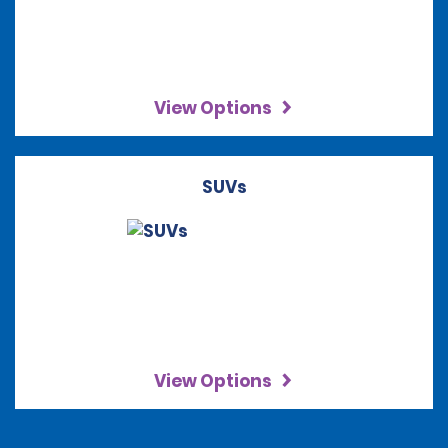
View Options
SUVs
View Options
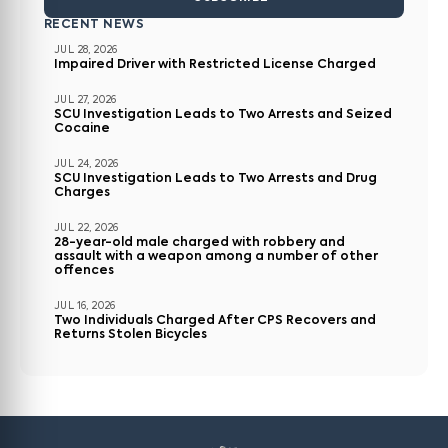
RECENT NEWS
JUL 28, 2026
Impaired Driver with Restricted License Charged
JUL 27, 2026
SCU Investigation Leads to Two Arrests and Seized
Cocaine
JUL 24, 2026
SCU Investigation Leads to Two Arrests and Drug
Charges
JUL 22, 2026
28-year-old male charged with robbery and
assault with a weapon among a number of other
offences
JUL 16, 2026
Two Individuals Charged After CPS Recovers and
Returns Stolen Bicycles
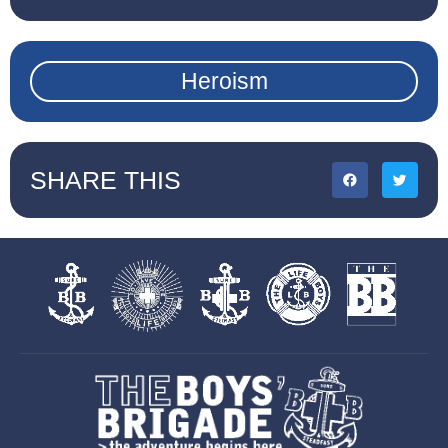
Heroism
SHARE THIS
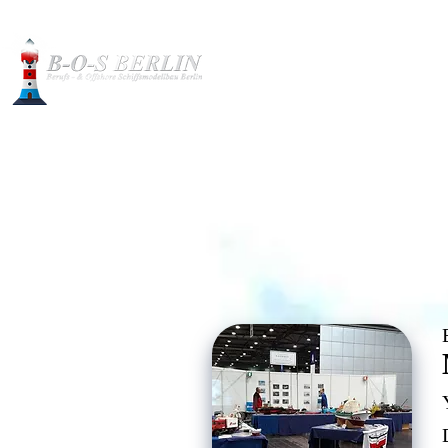
Construction pictures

• • •

- [WHAT TO WORK ON]: Could you return, word for word, the lines of the material from the one containing "RECENT NEWS" through the end of the material, with the pictures left out?

- [ANSWER FOR THIS EXERCISE]:
RECENT NEWS
JUL 28, 2026
Impaired Driver with Restricted License Charged
JUL 27, 2026
SCU Investigation Leads to Two Arrests and Seized
Cocaine
JUL 24, 2026
SCU Investigation Leads to Two Arrests and Drug
Charges
JUL 22, 2026
28-year-old male charged with robbery and
assault with a weapon among a number of other
offences
JUL 16, 2026
Two Individuals Charged After CPS Recovers and
Returns Stolen Bicycles
Heroism
SHARE THIS
Construction pictures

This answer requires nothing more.